Well, the eastern US (that is, just about everything east of the Rocky Mountains) has had an extremely cold and icy winter thus far. So, of course, those who disbelieve in Global Warming and Climate Change are out in mass yelling "victory." 

But not so fast! Global Warming does not mean that we cannot have winters --- even severe winters. Indeed, the seasons continue to cycle through just as the tilted axis of earth intended. Global Warming is an issue of averages and requires us to look at long periods. So neither spectacular heat waves nor spectacular freezes have very much to say about it. The real question is whether actual temperature records around the earth demonstrate a gradual increase and, if so, whether we can observe consequences of this gradual rise in temperatures. So far as I know, scientists around the world are indeed recording increases in average temperatures and, among other observations, they are seeing the disappearance of polar ice, including the withdrawal of glaciers. All of this is problematic, when viewed through well established theories of weather generation because the polar ice has a great influence over the ways that weather events are generated in the latitudes below. American winters, for instance, are greatly influenced by the position of the so-called jet stream. The average position of the jet stream as it comes off the Pacific Ocean can bring snow into the Sierra Nevada and rain into Southern California or it can hang us out to dry. And the track of the jet stream is heavily influenced by what happens in the far north. If you have been following weather maps for the last few weeks, you will have noticed that the jet stream has been coming off the Pacific up in Oregon and then diving dramatically to the south east of Nevada, bringing extreme cold and snow to everywhere east of that line.

This much can be measured and observed. What causes Global Warming is a matter for speculation, though scientists are now reasonably confident that the output of "green house gases" is the culprit. Here is where politics --- left and right --- comes to the fore. If scientists are right in believing that green house gases should be blamed for Global Warming, then we should probably do something about the production of these gases to avoid the disastrous results predicted --- rising ocean levels that may well flood coastal regions and even bury small islands, and dramatic changes in world-wide weather patterns (hurricanes, tornadoes, etc). The problem is that reducing our output of green house gases requires changes in our habitual lifestyles, and there are powerful people who have huge investments in maintaining our habitual lifestyles. So the more rational among these people want to assert that the science is incomplete and inconclusive, and they are partly right. Scientists base their expectations on theoretical models that can always be challenged and should be challenged. That is what science is about.
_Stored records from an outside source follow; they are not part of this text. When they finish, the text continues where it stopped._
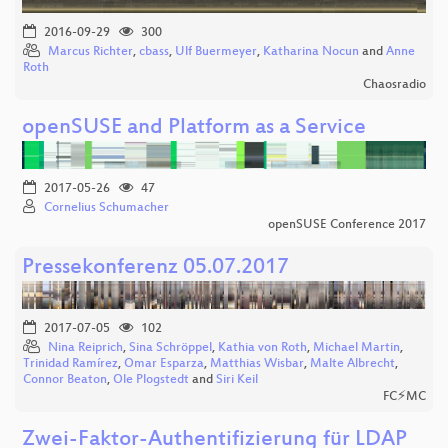
2016-09-29
300
Marcus Richter
,
cbass
,
Ulf Buermeyer
,
Katharina Nocun
and
Anne
Roth
Chaosradio
openSUSE and Platform as a Service
2017-05-26
47
Cornelius Schumacher
openSUSE Conference 2017
Pressekonferenz 05.07.2017
2017-07-05
102
Nina Reiprich
,
Sina Schröppel
,
Kathia von Roth
,
Michael Martin
,
Trinidad Ramírez
,
Omar Esparza
,
Matthias Wisbar
,
Malte Albrecht
,
Connor Beaton
,
Ole Plogstedt
and
Siri Keil
FC⚡MC
Zwei-Faktor-Authentifizierung für LDAP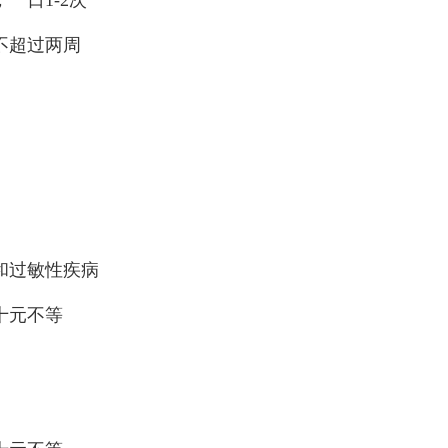
不超过两周
和过敏性疾病
十元不等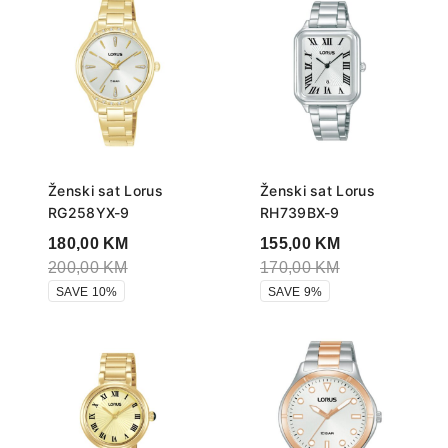
Ženski sat Lorus
Ženski sat Lorus
RG258YX-9
RH739BX-9
180,00
KM
155,00
KM
200,00
KM
170,00
KM
SAVE 10%
SAVE 9%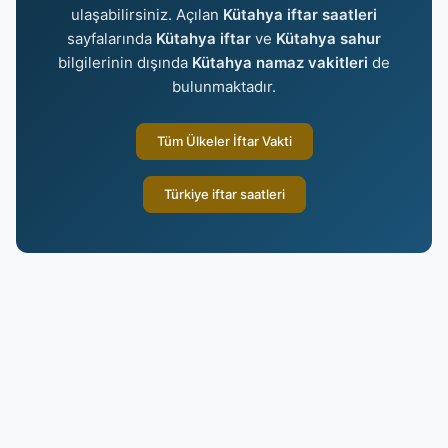
ulaşabilirsiniz. Açılan
Kütahya iftar saatleri
sayfalarında
Kütahya iftar
ve
Kütahya sahur
bilgilerinin dışında
Kütahya namaz vakitleri
de
bulunmaktadır.
Tüm Ülkeler İftar Vakti
Türkiye iftar saatleri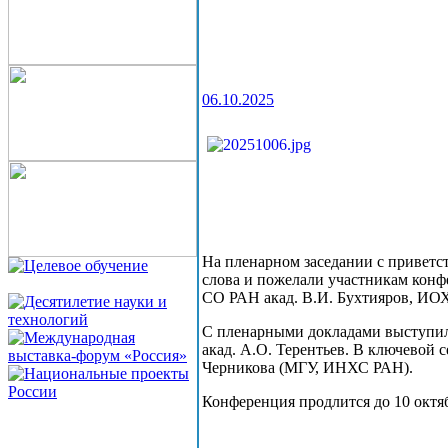
06.10.2025
На пленарном заседании с привет
слова и пожелали участникам кон
СО РАН акад. В.И. Бухтияров, ИОХ
С пленарными докладами выступил
акад. А.О. Терентьев. В ключевой 
Черникова (МГУ, ИНХС РАН).
Конференция продлится до 10 октяб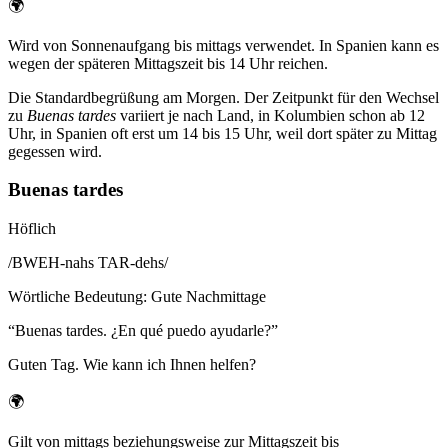
🌍
Wird von Sonnenaufgang bis mittags verwendet. In Spanien kann es
wegen der späteren Mittagszeit bis 14 Uhr reichen.
Die Standardbegrüßung am Morgen. Der Zeitpunkt für den Wechsel
zu
Buenas tardes
variiert je nach Land, in Kolumbien schon ab 12
Uhr, in Spanien oft erst um 14 bis 15 Uhr, weil dort später zu Mittag
gegessen wird.
Buenas tardes
Höflich
/
BWEH-nahs TAR-dehs
/
Wörtliche Bedeutung
:
Gute Nachmittage
“
Buenas tardes. ¿En qué puedo ayudarle?
”
Guten Tag. Wie kann ich Ihnen helfen?
🌍
Gilt von mittags beziehungsweise zur Mittagszeit bis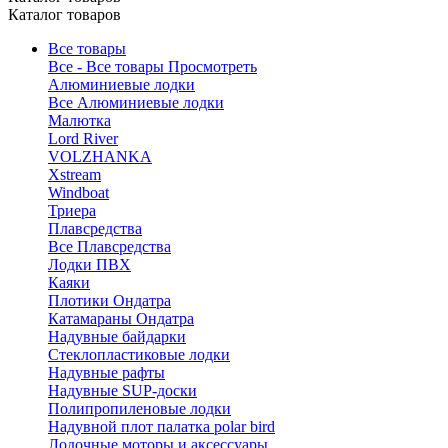
Каталог товаров
Все товары
Все - Все товары
Просмотреть
Алюминиевые лодки
Все Алюминиевые лодки
Малютка
Lord River
VOLZHANKA
Xstream
Windboat
Триера
Плавсредства
Все Плавсредства
Лодки ПВХ
Каяки
Плотики Ондатра
Катамараны Ондатра
Надувные байдарки
Стеклопластиковые лодки
Надувные рафты
Надувные SUP-доски
Полипропиленовые лодки
Надувной плот палатка polar bird
Лодочные моторы и аксессуары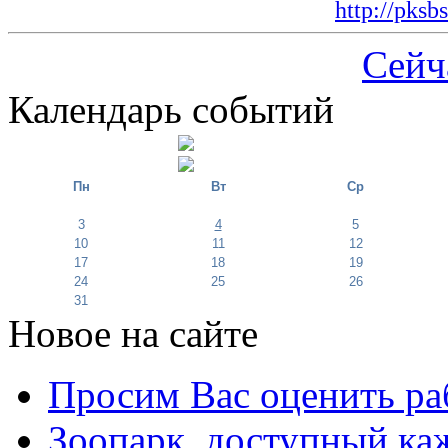
http://pksb
Сейч
Календарь событий
Пн
Вт
Ср
3
4
5
10
11
12
17
18
19
24
25
26
31
Новое на сайте
Просим Вас оценить ра
Зоопарк, доступный каж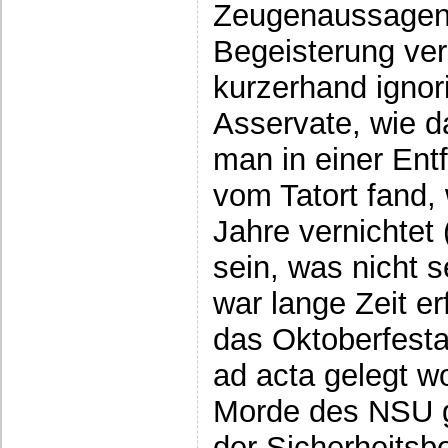
Zeugenaussagen, 
Begeisterung ver
kurzerhand ignori
Asservate, wie 
man in einer Ent
vom Tatort fand,
Jahre vernichtet 
sein, was nicht s
war lange Zeit er
das Oktoberfestat
ad acta gelegt wo
Morde des NSU 
der Sicherheitsb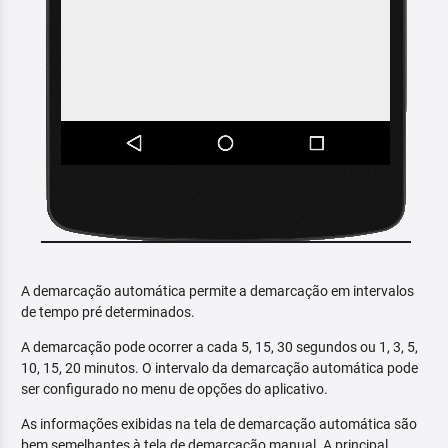
A demarcação automática permite a demarcação em intervalos
de tempo pré determinados.
A demarcação pode ocorrer a cada 5, 15, 30 segundos ou 1, 3, 5,
10, 15, 20 minutos. O intervalo da demarcação automática pode
ser configurado no menu de opções do aplicativo.
As informações exibidas na tela de demarcação automática são
bem semelhantes à tela de demarcação manual. A principal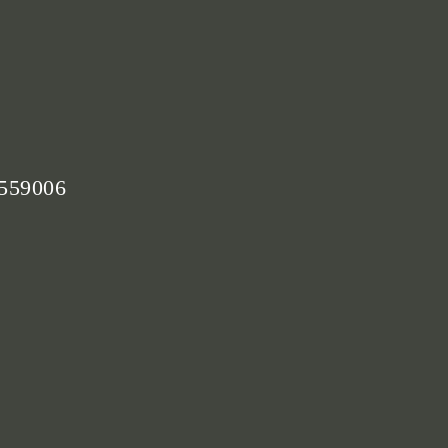
 559006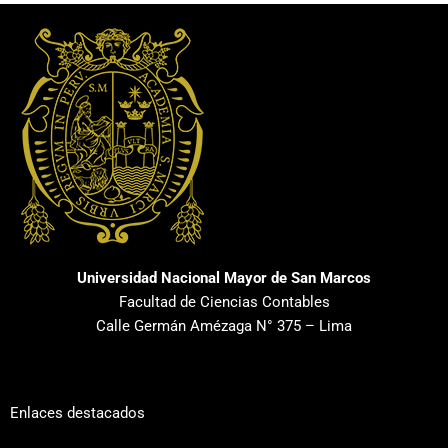
Universidad Nacional Mayor de San Marcos
Facultad de Ciencias Contables
Calle Germán Amézaga N° 375 – Lima
Enlaces destacados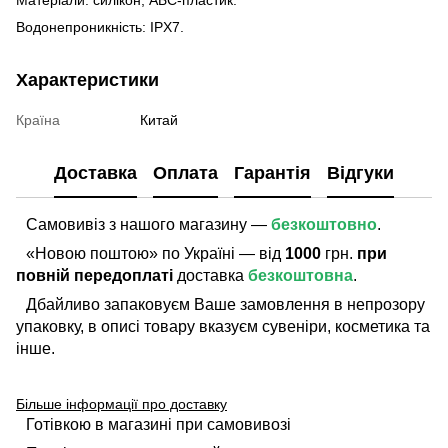
Водонепроникність: IPX7.
Характеристики
Країна
Китай
Доставка
Оплата
Гарантія
Відгуки
Самовивіз з нашого магазину —
безкоштовно
.
«Новою поштою» по Україні — від
1000
грн.
при
повній передоплаті
доставка
безкоштовна
.
Дбайливо запаковуєм Ваше замовлення в непрозору
упаковку, в описі товару вказуєм сувеніри, косметика та
інше.
Більше інформації про доставку
Готівкою в магазині при самовивозі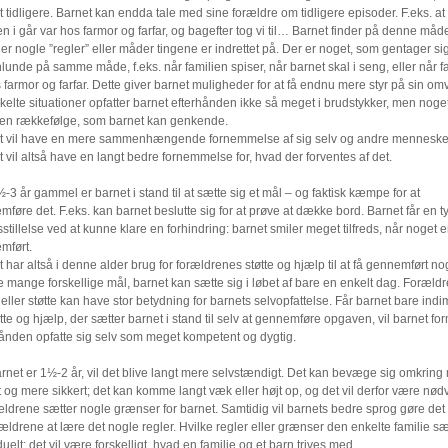
t tidligere. Barnet kan endda tale med sine forældre om tidligere episoder. F.eks. at
en i går var hos farmor og farfar, og bagefter tog vi til… Barnet finder på denne måd
 er nogle ”regler” eller måder tingene er indrettet på. Der er noget, som gentager si
unde på samme måde, f.eks. når familien spiser, når barnet skal i seng, eller når f
 farmor og farfar. Dette giver barnet muligheder for at få endnu mere styr på sin om
elte situationer opfatter barnet efterhånden ikke så meget i brudstykker, men nog
i en rækkefølge, som barnet kan genkende.
t vil have en mere sammenhængende fornemmelse af sig selv og andre menneske
 vil altså have en langt bedre fornemmelse for, hvad der forventes af det.
-3 år gammel er barnet i stand til at sætte sig et mål – og faktisk kæmpe for at
føre det. F.eks. kan barnet beslutte sig for at prøve at dække bord. Barnet får en t
dsstillelse ved at kunne klare en forhindring: barnet smiler meget tilfreds, når noget e
mført.
 har altså i denne alder brug for forældrenes støtte og hjælp til at få gennemført no
e mange forskellige mål, barnet kan sætte sig i løbet af bare en enkelt dag. Foræld
eller støtte kan have stor betydning for barnets selvopfattelse. Får barnet bare ind
tte og hjælp, der sætter barnet i stand til selv at gennemføre opgaven, vil barnet fo
hånden opfatte sig selv som meget kompetent og dygtig.
rnet er 1½-2 år, vil det blive langt mere selvstændigt. Det kan bevæge sig omkring
t og mere sikkert; det kan komme langt væk eller højt op, og det vil derfor være nød
ældrene sætter nogle grænser for barnet. Samtidig vil barnets bedre sprog gøre det
rældrene at lære det nogle regler. Hvilke regler eller grænser den enkelte familie sæ
duelt; det vil være forskelligt, hvad en familie og et barn trives med.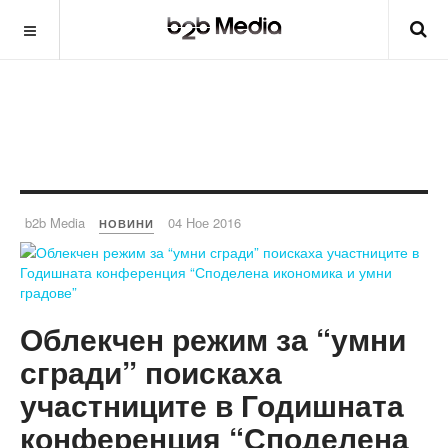
b2b Media
04 Ное 2016
НОВИНИ
Облекчен режим за “умни
сгради” поискаха
участниците в Годишната
конференция “Споделена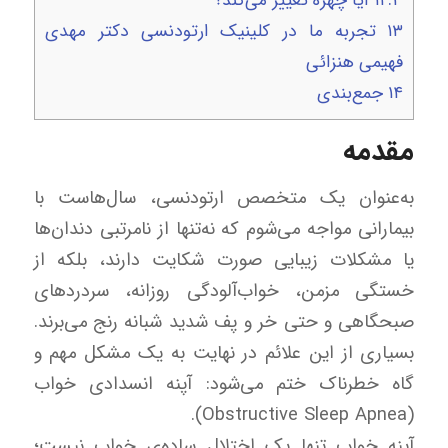
۱۲.۳
آیا چهره تغییر می‌کند؟
۱۳
تجربه ما در کلینیک ارتودنسی دکتر مهدی
فهیمی هنزائی
۱۴
جمع‌بندی
مقدمه
به‌عنوان یک متخصص ارتودنسی، سال‌هاست با
بیمارانی مواجه می‌شوم که نه‌تنها از نامرتبی دندان‌ها
یا مشکلات زیبایی صورت شکایت دارند، بلکه از
خستگی مزمن، خواب‌آلودگی روزانه، سردردهای
صبحگاهی و حتی خر و پف شدید شبانه رنج می‌برند.
بسیاری از این علائم در نهایت به یک مشکل مهم و
گاه خطرناک ختم می‌شود: آپنه انسدادی خواب
(Obstructive Sleep Apnea).
آپنه خواب تنها یک اختلال ساده‌ی خواب نیست؛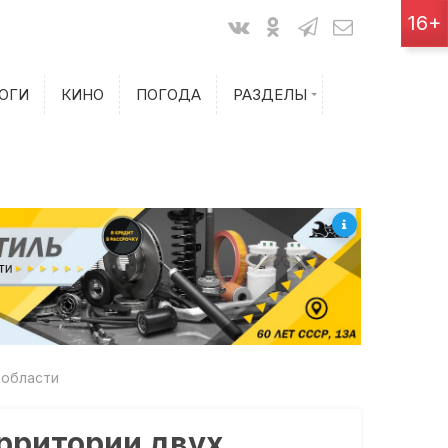
Показания счетчиков
16+
Билеты на самолет
ОГИ
КИНО
ПОГОДА
РАЗДЕЛЫ
Билеты на поезд
 области
ерритории двух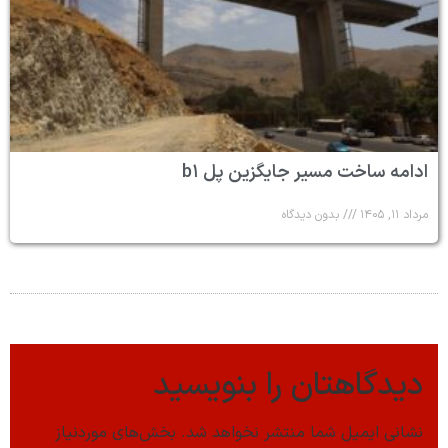
ادامه ساخت مسیر جایگزین پل b۱
مرداد ۱۱, ۱۴۰۵
بدون دیدگاه
دیدگاهتان را بنویسید
نشانی ایمیل شما منتشر نخواهد شد.
بخش‌های موردنیاز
But this fact alone does not mean that scientists are presently wrong in what they believe; it simply means that we have to continue working on this. 

Now the more-nearly irrational disbelievers want to claim that scientists have formed a large Climate-Change Cult that is trying to use government (especially the socialist Federal government) to ruin the American paradise --- especially their own wealth-producing paradise of "big oil." This claim, of course, just demonstrates pure ignorance of what science is all about and how it works. If there is a cult at work here, it is the cult of ignorance and anti-intellectualism that has plagued the American scene for centuries.